The opening credits of Undercover Boss employ strategies of rhetorical excess to frame the economic recession as a melodrama of personal relationships. The evolution of these credits during the first four seasons demonstrates the series' diminishing interest in the socio-economic context that generated the show and the program's increasing focus on the character of the individual boss. During the first season of Undercover Boss, episodes opened with this melodramatically-intoned voice-over narration during the opening credits:
Narrator: The economy is going through tough times. Many hardworking Americans blame wealthy CEOs out of touch with what's going on in their own companies. But some bosses are willing to take EXTREME action to make their business better.

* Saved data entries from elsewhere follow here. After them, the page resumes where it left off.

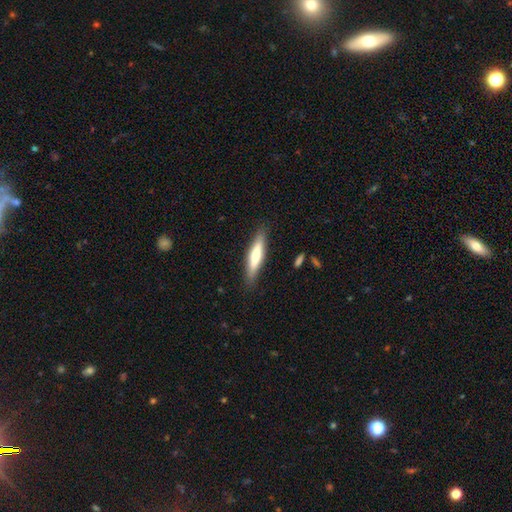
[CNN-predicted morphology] type=smooth (62%); roundness=cigar-shaped (82%); merging=none (86%).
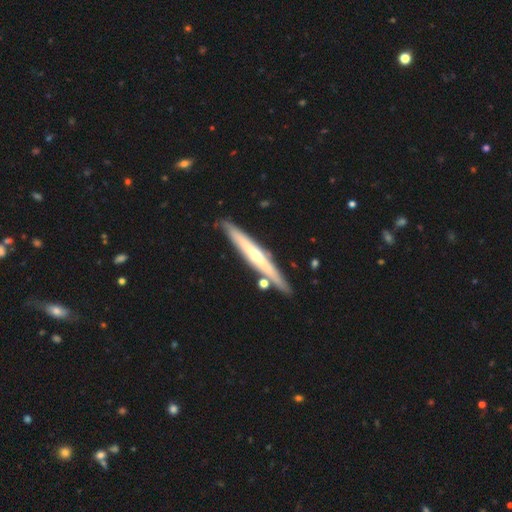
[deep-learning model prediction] Smooth or featured? featured or disk (65%)
Edge-on disk? yes (94%)
Edge-on bulge? rounded (71%)
Merging? none (85%)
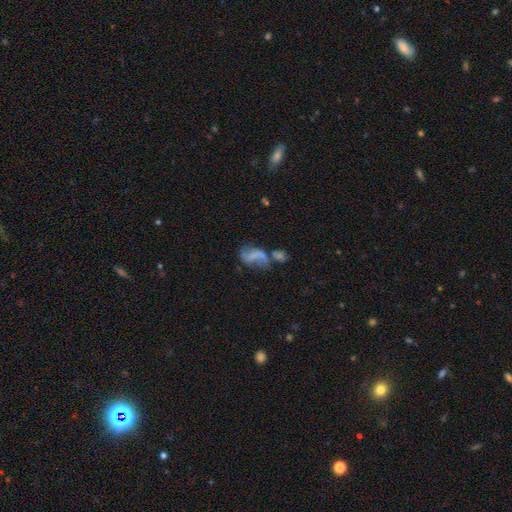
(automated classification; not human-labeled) Q: Smooth or featured?
A: featured or disk (49%); runner-up: smooth (37%)
Q: Merging?
A: merger (40%); runner-up: none (23%)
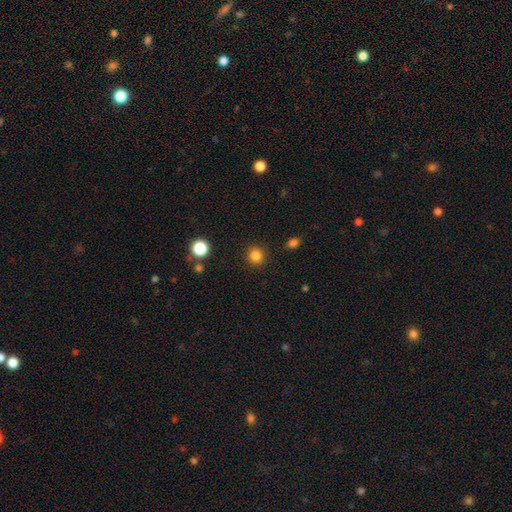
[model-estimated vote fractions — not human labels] smooth_or_featured: smooth (p=0.83) [alt: star or artifact p=0.13]
how_rounded: round (p=0.92) [alt: in between p=0.07]
merging: none (p=0.91) [alt: minor disturbance p=0.06]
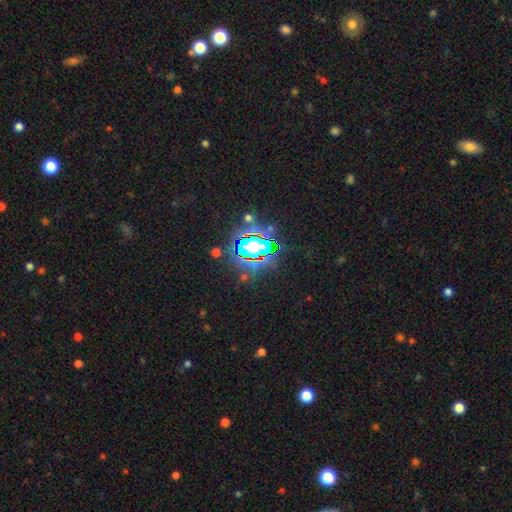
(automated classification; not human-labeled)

(Undercover Boss, season 1)
This syntactically awkward opening statement—"the economy is going through tough times"—mirrors the work of the show. It personifies the economy, suggesting that the national or even global economy is yet another individual enduring temporary hardship. This personification, which demonstrates what Hadley identifies as melodrama's "tendency to personify the absolutes like good and evil," (22) minimizes the global recession. It is significant that the word "recession" is not used. At the same time, the indirectness of this statement makes the argument that there is no responsible actor here. The next line, "Many hardworking Americans blame wealthy CEOs," hints that the series may take hard workers, the heroes of old melodrama, as protagonists. The rhetorically excessive statement that follows, however, announces that it is the CEO, not the worker, who will be the hero: "some bosses are willing to take EXTREME action."
4 comments:
The term "melodrama" here could be historically situated. To move it outside a specific theatrical context threatens to empty the term of meaning. There is a tendency in scholarship today to make arguments through loose analogies. By clearly defining what "melodrama" means in this context, however, you could make a clearer argument.
Yes, I could clarify here. I think that melodrama as we know it emerged in the nineteenth century, but I prefer a flexible definition that can be extended beyond that historical period and beyond the theatre itself. In finding echoes of Victorian melodrama in popular culture today, I think we can better understand popular culture's historical roots, and see more clearly the arguments it makes that have become so ritualized we overlook them.
I agree that melodrama as a mode--and it is best defined as a mode, not a genre--emerged in the nineteenth-century. While stage melodrama was the most prominent realization of this mode, melodrama characterized expressive communication in a variety of spaces in the nineteenth-century. I am not as familiar with modern popular culture to make a confident statement about the melodrama on contemporary television. However, I think it is safe to say that it persists.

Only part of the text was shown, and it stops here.